I'm curious about new music
In 2000, with a hotel management degree, and a dream to record an acoustic album in an era dominated by electronica, Ankur Tewari set out from Roorkee, Uttarakhand. It took him 10 years—from dealing with snide hotel guests in Delhi to living in a chawl in Mumbai while he made the rounds of music label offices— Tewari made his debut album, 'Jannat', in 2010. Today, having made a mark with his Hindi rock band, 'Ankur & The Ghalat Family' known for what they best describe as Urdu and Hindi easy acoustic ballads folk rock/rock n roll, penning lyrics for big Bollywood films like 'Soundtrack' (2011) and 'Chef' (2014), and supervising the music as well as composing songs for Zoya Akhtar's next, 'Gully Boy', the 41-year-old is one of the most sought-after Hindi singer-songwriters in the business.
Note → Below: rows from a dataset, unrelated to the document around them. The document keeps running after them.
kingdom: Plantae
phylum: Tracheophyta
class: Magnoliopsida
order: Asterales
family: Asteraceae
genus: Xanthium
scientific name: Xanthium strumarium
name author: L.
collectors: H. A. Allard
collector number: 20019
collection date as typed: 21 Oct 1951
This year he released an Indie Ambient Electronica EP in January with Gaurav Raina and Karsh Kale called 'Little Whale'.
Excerpts from an interview:
Brief our readers about the role of a music supervisor in a film?
Role of the music supervisor in a film is one of where you make the music plot or the film according to the whole screenplay. It includes the score, the songs, the silences, basically how film sounds. It could be like an audio version of a production designer mixed with a casting director.
What kind of research did you do to choose 18 tracks for 'Gully Boy' ?
The main research that went into 'Gully Boy' was about listening to a lot of material from young artistes in Mumbai, mainly because the film is set in Mumbai. And the whole idea was to listen to a lot of scratches that existed from scribbles on paper, to demos over there to already existing songs, kind of deep dive into the history of hip hop in India and in Mumbai, try and work with a diverse set of hip hop artists, some of them who've been around for a few years, some of them just about starting to completely new ones. Also trying to engage with different producers, who have produced hip hop in the past from around the world and make them collaborate with the younger artistes that are found working in Mumbai.
What were the merit points to choose these tracks?
The primary thing that we were looking for was authenticity and honestly in the words. The words were in the forefront; we were looking for exciting words, exciting thoughts that express what these young artistes are going through.
What led you to pursue a career as a music supervisor?
Frankly, it was just a call from Zoya saying that I should be the music supervisor for film and the script was so engaging and it was so exciting that you would want to be associated with it in any form. Fortunately for me, I had some experience in music and working with hip hop artistes in Mumbai. So, it helped the case but if she had cast me in any other department in this film, I would have done that as well.
Aside from value and buzz factor, what are some of the benefits of placing music by unsigned or independent artistes?
When you look at music, you don't look at music as music by an unsigned artiste or independent artiste, you just look for songs that work for the script. Sometimes you could end up working with people who have made interesting music in the mainstream arena before as well. It's just that kind of perspective that you get, and you bring to the script. It's important how you use the music, as important as what kind of music is being used. A lot of times in the film, something that worked for us was actually using silence more than music. I don't like classifying musicians under brackets like signed, unsigned, mainstream, independent highlight compositions, I'd like to work with all sorts of musicians.
How do you discover new music on your own time?
I am damn curious about new music. I keep on listening to music, I keep on asking interesting musicians, who I meet, whose work I appreciate to share, the music that they are making, to the music they're listening to sometimes other artistes, who are writers, poets, painters to share the music that they're listening to and enjoying and in that process, you know, when you ask someone, just off the cuff, maybe just to impress you or to excite you. People do end up sharing amazing music that probably is flying under the radar.
What does a perfect email from an artist look like from a music supervisor's point of view?
The perfect email from an artiste has an attachment of the song. When you're attaching something, a lot of times people send emails saying that they will send songs and I feel that it's best to cut the chase and get to the point as soon as possible. I like honesty in musicians, who express themselves as honestly as they can. Sometimes conversations start and people try to sneak in songs. So, it's best that people you know, cut the chase and get to the point as soon as possible.
What are the terms of a license that musicians should be aware of?
Indian copyright law is very interesting. Now it's in a very interesting standpoint people should be aware of that whatever anybody, any company may end up signing from you, they can never take the underlying from you. And in any circumstance, just a legal in fact is illegal to the point that even if somebody gets a sign from you, it won't stand in court. So, the author and the composer shall always be the owner of the songs forever. People can exploit the recordings, publishing houses, music labels can exploit the recording in perpetuity, but the work will always remain with the author and the composer and they shall, in perpetuity, receive royalties and after they pass away, then their estate will receive the royalties for the work that they've created.